BEGIN

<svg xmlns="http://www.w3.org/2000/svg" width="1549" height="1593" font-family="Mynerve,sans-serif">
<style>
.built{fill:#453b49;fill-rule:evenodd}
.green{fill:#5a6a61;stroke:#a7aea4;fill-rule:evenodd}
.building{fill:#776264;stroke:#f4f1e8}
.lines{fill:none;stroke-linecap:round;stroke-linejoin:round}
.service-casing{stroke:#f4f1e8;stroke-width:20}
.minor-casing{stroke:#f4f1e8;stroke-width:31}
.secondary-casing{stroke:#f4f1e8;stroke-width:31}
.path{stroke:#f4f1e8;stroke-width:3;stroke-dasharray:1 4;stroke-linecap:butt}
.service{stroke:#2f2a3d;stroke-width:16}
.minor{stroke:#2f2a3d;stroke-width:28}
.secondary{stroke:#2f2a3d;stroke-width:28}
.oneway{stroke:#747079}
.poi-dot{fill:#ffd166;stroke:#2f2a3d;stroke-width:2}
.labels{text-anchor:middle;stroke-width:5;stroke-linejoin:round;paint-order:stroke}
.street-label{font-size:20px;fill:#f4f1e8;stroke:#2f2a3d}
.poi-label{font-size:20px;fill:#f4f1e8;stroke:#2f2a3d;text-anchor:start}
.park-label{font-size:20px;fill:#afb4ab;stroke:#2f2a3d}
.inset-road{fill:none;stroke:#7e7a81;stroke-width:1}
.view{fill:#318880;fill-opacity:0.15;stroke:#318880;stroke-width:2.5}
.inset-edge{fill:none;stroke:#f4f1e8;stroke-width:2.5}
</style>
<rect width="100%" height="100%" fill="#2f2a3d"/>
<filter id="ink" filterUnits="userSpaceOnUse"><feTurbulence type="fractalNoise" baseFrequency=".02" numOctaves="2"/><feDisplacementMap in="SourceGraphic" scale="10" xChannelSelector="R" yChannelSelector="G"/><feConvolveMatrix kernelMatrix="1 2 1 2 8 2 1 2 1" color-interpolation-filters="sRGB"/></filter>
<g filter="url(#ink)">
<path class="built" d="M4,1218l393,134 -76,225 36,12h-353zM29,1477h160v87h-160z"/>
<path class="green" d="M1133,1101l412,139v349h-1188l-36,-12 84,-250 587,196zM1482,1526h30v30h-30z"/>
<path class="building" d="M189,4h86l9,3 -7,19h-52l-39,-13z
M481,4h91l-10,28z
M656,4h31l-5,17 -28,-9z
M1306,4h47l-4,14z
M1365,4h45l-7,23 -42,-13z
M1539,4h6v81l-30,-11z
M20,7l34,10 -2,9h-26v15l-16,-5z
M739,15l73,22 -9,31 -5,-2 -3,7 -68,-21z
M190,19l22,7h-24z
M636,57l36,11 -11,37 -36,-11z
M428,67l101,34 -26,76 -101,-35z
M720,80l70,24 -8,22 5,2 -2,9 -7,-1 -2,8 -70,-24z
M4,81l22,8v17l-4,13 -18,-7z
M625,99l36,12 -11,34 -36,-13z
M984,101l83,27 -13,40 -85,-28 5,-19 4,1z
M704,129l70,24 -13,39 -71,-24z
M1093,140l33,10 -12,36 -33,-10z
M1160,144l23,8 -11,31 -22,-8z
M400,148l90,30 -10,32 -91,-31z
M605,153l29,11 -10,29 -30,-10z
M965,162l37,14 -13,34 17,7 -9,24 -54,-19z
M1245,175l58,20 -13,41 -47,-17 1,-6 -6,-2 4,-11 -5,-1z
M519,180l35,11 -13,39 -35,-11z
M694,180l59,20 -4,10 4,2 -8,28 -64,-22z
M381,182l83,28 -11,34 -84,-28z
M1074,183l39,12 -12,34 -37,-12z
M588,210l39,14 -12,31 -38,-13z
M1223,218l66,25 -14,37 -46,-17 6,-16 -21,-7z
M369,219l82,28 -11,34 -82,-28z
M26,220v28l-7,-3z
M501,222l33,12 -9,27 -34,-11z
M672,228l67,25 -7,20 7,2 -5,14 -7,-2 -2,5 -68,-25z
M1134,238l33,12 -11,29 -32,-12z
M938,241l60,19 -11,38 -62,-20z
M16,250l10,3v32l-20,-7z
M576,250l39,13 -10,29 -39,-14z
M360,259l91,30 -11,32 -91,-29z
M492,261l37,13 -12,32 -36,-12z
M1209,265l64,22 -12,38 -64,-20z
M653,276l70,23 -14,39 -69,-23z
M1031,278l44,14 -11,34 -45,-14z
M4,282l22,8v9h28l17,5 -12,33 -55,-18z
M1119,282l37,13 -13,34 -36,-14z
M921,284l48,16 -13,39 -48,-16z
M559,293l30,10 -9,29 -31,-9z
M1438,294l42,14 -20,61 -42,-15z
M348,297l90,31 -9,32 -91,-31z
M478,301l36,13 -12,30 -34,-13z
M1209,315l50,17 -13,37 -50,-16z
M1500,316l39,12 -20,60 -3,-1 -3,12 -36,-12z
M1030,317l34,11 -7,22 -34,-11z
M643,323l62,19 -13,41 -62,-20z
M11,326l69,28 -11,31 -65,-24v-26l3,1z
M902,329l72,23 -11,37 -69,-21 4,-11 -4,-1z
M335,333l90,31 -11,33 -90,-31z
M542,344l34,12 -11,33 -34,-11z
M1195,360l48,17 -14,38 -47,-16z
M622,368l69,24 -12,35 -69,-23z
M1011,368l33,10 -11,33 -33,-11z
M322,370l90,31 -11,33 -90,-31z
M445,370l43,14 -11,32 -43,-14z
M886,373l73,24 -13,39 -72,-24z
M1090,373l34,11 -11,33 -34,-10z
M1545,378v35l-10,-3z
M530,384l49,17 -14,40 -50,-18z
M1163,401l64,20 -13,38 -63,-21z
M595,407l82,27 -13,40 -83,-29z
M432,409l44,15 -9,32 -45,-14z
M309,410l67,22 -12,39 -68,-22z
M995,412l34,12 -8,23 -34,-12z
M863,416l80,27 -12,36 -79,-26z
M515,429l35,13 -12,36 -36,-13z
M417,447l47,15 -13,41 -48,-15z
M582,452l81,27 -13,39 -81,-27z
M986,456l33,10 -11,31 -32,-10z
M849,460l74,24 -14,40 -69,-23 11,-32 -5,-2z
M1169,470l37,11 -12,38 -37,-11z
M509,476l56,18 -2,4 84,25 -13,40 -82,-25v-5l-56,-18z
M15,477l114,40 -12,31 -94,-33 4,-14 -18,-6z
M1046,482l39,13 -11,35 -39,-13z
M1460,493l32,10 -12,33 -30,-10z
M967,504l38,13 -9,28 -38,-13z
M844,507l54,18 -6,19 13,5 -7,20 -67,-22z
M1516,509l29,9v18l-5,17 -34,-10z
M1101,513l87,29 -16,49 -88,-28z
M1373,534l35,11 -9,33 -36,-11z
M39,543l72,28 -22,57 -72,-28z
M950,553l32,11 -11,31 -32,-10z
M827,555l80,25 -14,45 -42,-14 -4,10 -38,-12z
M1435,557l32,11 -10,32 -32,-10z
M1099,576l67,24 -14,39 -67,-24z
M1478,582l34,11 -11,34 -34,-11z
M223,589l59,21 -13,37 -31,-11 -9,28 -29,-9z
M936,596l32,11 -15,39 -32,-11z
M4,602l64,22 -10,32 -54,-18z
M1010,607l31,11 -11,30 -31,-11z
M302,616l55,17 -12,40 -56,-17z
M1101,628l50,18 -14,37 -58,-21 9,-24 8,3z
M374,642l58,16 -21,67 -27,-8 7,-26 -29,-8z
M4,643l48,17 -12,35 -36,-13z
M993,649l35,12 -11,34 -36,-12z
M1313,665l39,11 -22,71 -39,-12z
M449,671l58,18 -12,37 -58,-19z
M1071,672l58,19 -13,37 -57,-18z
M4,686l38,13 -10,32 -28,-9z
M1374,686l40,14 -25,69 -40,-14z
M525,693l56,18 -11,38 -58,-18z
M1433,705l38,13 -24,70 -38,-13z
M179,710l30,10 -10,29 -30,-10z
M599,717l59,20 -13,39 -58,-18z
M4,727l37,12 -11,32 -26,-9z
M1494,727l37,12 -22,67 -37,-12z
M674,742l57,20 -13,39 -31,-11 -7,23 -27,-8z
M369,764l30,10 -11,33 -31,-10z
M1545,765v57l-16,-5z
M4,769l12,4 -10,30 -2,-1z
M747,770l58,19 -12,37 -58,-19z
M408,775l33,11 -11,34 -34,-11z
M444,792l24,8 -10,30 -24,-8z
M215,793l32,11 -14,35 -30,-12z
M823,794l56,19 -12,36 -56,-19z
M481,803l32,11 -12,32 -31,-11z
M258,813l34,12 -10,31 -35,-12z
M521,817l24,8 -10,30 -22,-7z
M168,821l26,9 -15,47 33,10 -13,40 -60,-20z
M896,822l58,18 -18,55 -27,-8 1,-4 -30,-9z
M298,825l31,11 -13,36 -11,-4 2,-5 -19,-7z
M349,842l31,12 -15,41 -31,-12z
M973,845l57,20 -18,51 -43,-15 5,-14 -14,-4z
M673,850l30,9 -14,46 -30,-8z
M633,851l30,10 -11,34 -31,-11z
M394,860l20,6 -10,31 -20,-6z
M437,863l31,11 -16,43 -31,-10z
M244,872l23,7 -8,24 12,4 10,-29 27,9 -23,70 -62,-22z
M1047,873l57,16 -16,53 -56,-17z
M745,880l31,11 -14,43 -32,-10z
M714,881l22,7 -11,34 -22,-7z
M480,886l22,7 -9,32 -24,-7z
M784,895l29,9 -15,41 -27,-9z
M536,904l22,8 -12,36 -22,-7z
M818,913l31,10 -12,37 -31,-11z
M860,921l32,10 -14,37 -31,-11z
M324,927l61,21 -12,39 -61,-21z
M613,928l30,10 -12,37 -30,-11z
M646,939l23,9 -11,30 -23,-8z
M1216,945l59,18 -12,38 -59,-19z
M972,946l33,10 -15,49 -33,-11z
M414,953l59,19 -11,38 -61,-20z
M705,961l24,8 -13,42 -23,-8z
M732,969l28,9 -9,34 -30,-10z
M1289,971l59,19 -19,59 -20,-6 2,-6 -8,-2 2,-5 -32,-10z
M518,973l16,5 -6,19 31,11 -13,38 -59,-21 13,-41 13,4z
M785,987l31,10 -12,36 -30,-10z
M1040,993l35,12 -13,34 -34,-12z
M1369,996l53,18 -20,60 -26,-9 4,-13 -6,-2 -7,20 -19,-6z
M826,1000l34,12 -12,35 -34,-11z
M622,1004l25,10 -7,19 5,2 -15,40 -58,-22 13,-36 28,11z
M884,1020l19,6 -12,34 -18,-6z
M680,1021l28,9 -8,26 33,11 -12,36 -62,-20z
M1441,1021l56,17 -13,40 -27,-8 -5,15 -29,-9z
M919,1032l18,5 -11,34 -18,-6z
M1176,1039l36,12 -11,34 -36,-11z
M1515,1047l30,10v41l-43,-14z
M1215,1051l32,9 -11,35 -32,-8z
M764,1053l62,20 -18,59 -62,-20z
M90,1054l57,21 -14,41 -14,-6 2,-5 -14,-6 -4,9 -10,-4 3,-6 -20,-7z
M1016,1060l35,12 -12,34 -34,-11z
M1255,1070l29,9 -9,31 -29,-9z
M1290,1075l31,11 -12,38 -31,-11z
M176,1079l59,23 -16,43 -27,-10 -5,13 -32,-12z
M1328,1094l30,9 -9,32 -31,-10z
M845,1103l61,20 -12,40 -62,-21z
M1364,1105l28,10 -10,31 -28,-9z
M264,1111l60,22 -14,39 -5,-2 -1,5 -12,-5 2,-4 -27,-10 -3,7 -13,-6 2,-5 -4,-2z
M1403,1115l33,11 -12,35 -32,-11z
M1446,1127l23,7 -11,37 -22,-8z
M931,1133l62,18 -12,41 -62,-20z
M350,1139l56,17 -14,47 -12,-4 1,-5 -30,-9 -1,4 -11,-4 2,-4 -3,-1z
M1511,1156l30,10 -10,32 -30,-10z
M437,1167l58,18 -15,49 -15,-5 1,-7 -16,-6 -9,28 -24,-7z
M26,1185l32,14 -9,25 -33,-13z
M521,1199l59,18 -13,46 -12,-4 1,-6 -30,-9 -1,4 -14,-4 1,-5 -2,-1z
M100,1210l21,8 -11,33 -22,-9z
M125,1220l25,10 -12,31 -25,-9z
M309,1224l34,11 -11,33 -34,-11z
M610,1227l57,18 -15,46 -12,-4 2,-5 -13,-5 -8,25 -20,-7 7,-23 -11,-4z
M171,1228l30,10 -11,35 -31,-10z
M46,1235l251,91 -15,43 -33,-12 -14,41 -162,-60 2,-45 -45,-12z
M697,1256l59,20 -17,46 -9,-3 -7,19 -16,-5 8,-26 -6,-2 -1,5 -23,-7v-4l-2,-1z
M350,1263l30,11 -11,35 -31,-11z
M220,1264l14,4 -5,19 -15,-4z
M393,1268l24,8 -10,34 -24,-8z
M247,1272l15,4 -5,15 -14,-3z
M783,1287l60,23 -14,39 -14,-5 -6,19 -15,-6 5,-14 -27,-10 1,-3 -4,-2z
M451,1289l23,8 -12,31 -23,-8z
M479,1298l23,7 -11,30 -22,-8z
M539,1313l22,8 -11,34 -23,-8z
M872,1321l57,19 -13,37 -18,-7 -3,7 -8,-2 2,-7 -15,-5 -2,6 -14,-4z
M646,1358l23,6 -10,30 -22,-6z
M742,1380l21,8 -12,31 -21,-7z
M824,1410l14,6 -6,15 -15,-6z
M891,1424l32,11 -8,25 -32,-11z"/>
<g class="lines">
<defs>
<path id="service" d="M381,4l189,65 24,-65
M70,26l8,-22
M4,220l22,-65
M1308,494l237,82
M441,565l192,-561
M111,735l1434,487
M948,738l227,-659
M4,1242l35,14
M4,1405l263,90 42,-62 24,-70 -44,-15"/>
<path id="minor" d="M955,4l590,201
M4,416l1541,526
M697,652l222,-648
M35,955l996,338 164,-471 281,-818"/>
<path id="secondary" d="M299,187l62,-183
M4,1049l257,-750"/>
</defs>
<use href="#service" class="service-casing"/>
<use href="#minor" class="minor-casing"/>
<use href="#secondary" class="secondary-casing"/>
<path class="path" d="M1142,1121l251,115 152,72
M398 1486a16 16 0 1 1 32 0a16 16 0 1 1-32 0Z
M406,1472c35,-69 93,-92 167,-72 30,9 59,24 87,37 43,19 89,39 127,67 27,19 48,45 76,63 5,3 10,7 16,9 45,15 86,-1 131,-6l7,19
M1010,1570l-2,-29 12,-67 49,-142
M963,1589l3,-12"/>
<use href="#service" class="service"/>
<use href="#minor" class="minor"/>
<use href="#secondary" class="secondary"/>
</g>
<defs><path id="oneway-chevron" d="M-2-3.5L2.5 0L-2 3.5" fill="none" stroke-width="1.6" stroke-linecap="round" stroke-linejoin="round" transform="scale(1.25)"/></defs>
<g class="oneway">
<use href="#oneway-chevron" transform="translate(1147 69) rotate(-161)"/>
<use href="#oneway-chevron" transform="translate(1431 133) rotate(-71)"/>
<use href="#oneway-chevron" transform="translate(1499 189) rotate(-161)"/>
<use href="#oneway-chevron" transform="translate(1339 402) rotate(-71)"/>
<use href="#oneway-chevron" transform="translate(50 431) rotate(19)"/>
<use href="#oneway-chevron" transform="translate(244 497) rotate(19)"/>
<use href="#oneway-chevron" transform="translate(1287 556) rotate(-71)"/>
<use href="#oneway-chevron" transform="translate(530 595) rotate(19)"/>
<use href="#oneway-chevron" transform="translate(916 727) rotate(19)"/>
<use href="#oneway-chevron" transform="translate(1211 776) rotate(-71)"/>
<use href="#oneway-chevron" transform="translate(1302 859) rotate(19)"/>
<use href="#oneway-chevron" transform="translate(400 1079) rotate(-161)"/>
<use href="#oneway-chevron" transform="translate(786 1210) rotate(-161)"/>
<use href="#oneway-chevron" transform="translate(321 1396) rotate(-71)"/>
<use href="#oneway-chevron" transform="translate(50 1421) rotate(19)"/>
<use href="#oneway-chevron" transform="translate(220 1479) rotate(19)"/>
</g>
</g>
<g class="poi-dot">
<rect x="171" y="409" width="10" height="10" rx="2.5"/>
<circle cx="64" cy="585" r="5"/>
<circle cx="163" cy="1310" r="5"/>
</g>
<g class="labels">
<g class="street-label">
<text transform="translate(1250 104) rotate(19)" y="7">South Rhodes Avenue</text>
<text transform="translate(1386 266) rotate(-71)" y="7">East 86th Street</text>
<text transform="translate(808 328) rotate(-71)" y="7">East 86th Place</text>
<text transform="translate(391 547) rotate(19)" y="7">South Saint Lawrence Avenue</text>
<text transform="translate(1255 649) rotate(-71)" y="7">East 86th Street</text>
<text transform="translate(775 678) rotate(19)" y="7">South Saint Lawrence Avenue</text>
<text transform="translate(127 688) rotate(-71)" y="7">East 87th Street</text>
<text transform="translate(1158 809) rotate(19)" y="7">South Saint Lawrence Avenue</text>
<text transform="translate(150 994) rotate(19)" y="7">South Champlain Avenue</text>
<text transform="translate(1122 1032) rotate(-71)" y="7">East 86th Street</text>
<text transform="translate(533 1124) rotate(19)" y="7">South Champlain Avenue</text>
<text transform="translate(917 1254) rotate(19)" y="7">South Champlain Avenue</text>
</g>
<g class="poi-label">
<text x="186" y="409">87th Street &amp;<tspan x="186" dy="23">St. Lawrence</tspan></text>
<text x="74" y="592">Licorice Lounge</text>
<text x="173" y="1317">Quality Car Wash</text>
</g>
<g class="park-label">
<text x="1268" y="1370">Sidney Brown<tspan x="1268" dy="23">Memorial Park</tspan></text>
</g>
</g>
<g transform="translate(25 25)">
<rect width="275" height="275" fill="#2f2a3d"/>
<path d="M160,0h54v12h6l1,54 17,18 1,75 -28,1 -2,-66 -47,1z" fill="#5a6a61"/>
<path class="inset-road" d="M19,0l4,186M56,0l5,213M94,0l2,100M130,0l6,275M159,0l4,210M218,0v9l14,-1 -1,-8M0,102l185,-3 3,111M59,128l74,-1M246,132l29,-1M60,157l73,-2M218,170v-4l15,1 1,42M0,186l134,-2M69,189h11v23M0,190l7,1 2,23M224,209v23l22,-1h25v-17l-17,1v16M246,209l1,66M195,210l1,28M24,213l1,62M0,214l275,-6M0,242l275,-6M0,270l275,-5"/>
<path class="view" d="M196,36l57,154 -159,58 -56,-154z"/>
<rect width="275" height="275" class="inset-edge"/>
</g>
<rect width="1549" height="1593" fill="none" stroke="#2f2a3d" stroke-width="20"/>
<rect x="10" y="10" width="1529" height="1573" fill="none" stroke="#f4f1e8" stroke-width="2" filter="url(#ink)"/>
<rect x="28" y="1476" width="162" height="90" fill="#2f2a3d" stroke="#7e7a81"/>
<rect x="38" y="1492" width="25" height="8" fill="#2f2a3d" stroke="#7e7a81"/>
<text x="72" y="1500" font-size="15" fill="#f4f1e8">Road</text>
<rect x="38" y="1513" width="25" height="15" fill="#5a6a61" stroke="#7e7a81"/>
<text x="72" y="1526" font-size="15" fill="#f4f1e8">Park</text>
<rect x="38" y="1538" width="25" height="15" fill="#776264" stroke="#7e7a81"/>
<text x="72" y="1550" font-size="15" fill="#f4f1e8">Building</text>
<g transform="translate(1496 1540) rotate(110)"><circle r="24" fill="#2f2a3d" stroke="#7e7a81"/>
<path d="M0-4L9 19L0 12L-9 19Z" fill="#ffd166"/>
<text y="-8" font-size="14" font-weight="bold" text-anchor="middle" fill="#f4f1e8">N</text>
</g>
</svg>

END

* [EXERCISE]: Could you return every line from the entries above in which the string "middle" occurs?

* [EXERCISE SOLUTION]:
.labels{text-anchor:middle;stroke-width:5;stroke-linejoin:round;paint-order:stroke}
<text y="-8" font-size="14" font-weight="bold" text-anchor="middle" fill="#f4f1e8">N</text>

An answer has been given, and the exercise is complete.